Task item |
Please transcribe the lines below exactly, and leave every image behind.

(Beginning of Provided information)

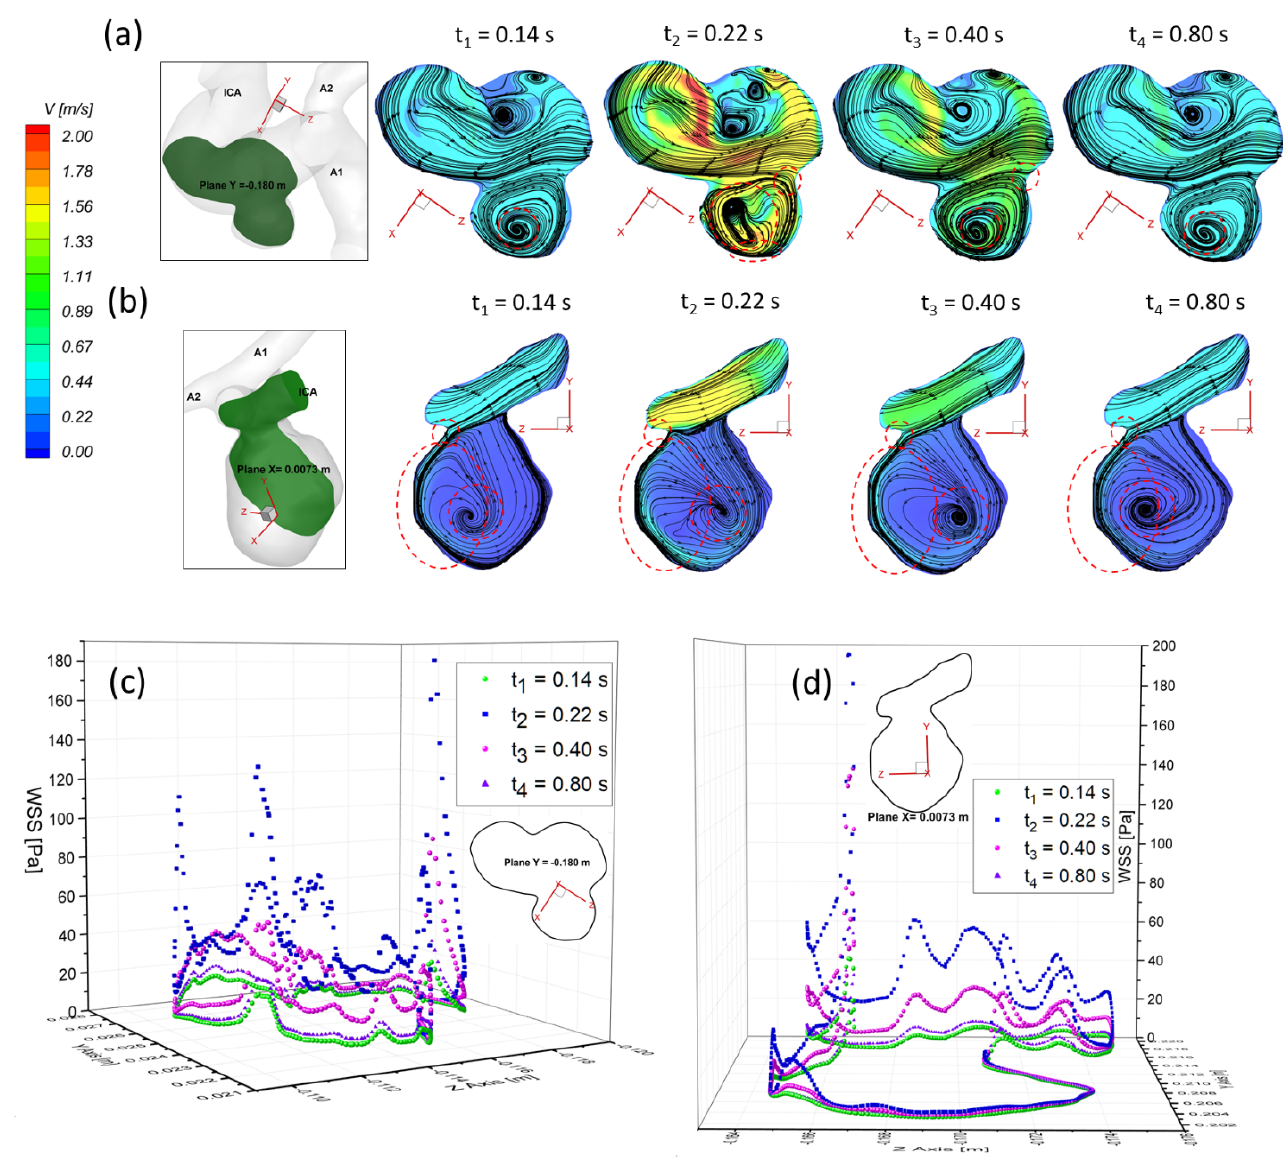
Figure 13. Velocity profiles and flow streamlines in selected planes and WSS distributions on the edges of selected planes in ICASA−1 and ICASA−2 models at selected instants: ( a ) velocity profiles and streamlines in plane Y = −0.180 m of ICASA−1 model, ( b ) velocity profiles and streamlines in plane X = 0.0073 m of ICASA − 2 model, ( c ) WSS distributions at the edges of plane Y = − 0.180 m of ICASA − 1 model, and ( d ) WSS distributions at the edges of plane X = 0.0205 m of ICASA −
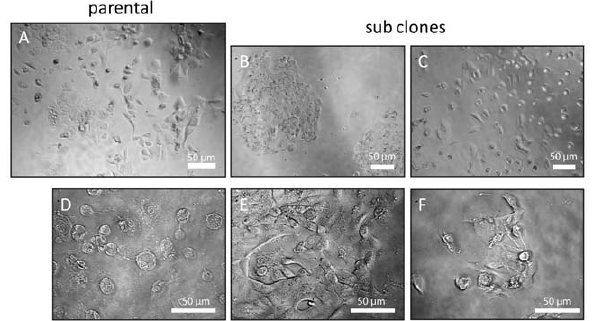
Figure 1. Growth behaviour and cell morphology. Phase contrast images are presented of JoPaca-1 parental cells and subclones showing different growth characteristics and morphologies. A. JoPaca-1 parental cell population. B,C. Two different growth characteristics can be observed: close-contact island formation (B) and no-contact spreading (C). D–F. Three different cell shapes were observed: round and vesicular (D), spindle-like (E), and pseudo-pod forming (F) cells.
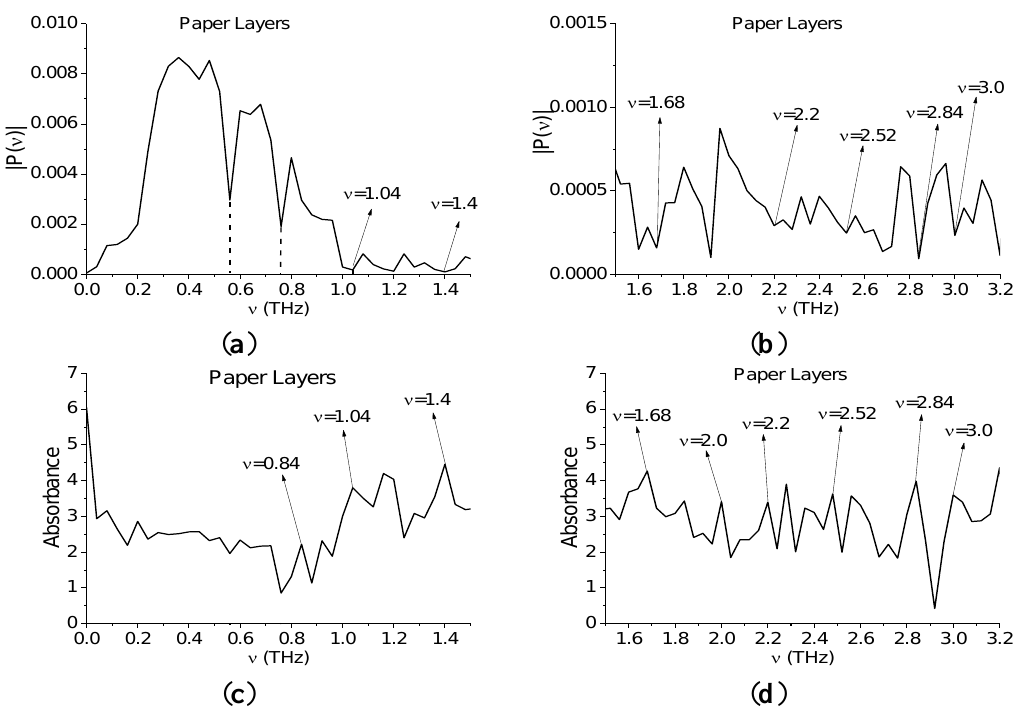
Figure 8. Fourier spectrum ( a , b ) and absorbance ( c , d ) of the main pulse of the signal Paper Layers in the frequency range ν = [0, 1.5] THz (a,c); [1.5, 3.2] THz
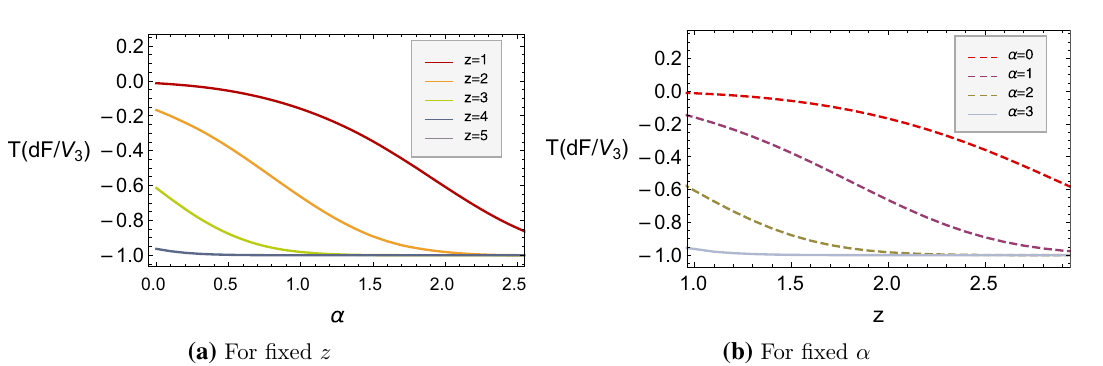
Fig. 3 Numerical fittings of ω(ξ) and b (ξ) functions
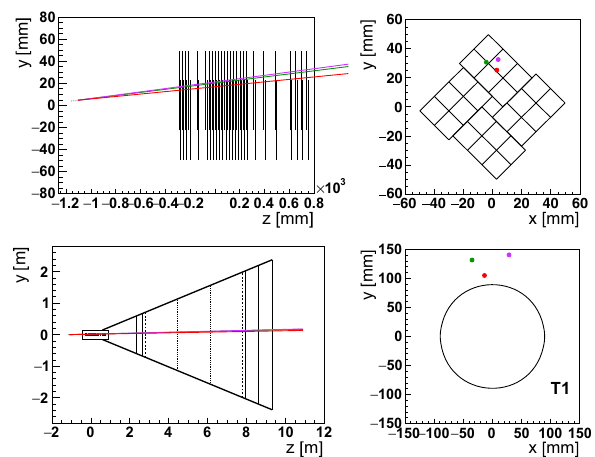
Fig. 8 Sketch of a fixed-target Λ + c → pK − π + event generated with Pythia at position ( 0 , 0 . 4 , − 116 ) cm with a crystal bending θ = 14mrad, as seen by the simplified LHCb detector geometry C model based on Refs. [61,62] with a conservative beam clearance of the downstream stations of 30mm. The first VELO module is located at z ≈ − 29cm, upstream of the nominal LHC collision point at z = 0. The points represent the hits of the proton (green), pion (violet) and kaon (red) tracks overlaid in the (top left) side view of the VELO, (top right) front of the last VELO module, (bottom left) schematic side view of the whole LHCb detector, and (bottom right) central area of the T1 station. Events are considered within acceptance when they cross at least three VELO modules and the three T stations. The track bending due to the LHCb dipole magnet is taken into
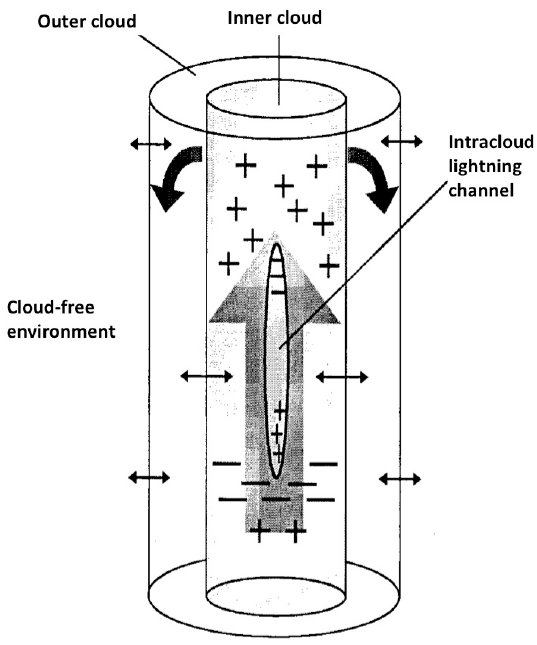
Fig. 1. Schematic diagram of the model geometry with two con- necting cloudy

(End of Provided information)

Solution for this problem |
Figure 13. Velocity profiles and flow streamlines in selected planes and WSS distributions on the edges of selected planes in ICASA−1 and ICASA−2 models at selected instants: ( a ) velocity profiles and streamlines in plane Y = −0.180 m of ICASA−1 model, ( b ) velocity profiles and streamlines in plane X = 0.0073 m of ICASA − 2 model, ( c ) WSS distributions at the edges of plane Y = − 0.180 m of ICASA − 1 model, and ( d ) WSS distributions at the edges of plane X = 0.0205 m of ICASA −
Figure 1. Growth behaviour and cell morphology. Phase contrast images are presented of JoPaca-1 parental cells and subclones showing different growth characteristics and morphologies. A. JoPaca-1 parental cell population. B,C. Two different growth characteristics can be observed: close-contact island formation (B) and no-contact spreading (C). D–F. Three different cell shapes were observed: round and vesicular (D), spindle-like (E), and pseudo-pod forming (F) cells.
Figure 8. Fourier spectrum ( a , b ) and absorbance ( c , d ) of the main pulse of the signal Paper Layers in the frequency range ν = [0, 1.5] THz (a,c); [1.5, 3.2] THz
Fig. 3 Numerical fittings of ω(ξ) and b (ξ) functions
Fig. 8 Sketch of a fixed-target Λ + c → pK − π + event generated with Pythia at position ( 0 , 0 . 4 , − 116 ) cm with a crystal bending θ = 14mrad, as seen by the simplified LHCb detector geometry C model based on Refs. [61,62] with a conservative beam clearance of the downstream stations of 30mm. The first VELO module is located at z ≈ − 29cm, upstream of the nominal LHC collision point at z = 0. The points represent the hits of the proton (green), pion (violet) and kaon (red) tracks overlaid in the (top left) side view of the VELO, (top right) front of the last VELO module, (bottom left) schematic side view of the whole LHCb detector, and (bottom right) central area of the T1 station. Events are considered within acceptance when they cross at least three VELO modules and the three T stations. The track bending due to the LHCb dipole magnet is taken into
Fig. 1. Schematic diagram of the model geometry with two con- necting cloudy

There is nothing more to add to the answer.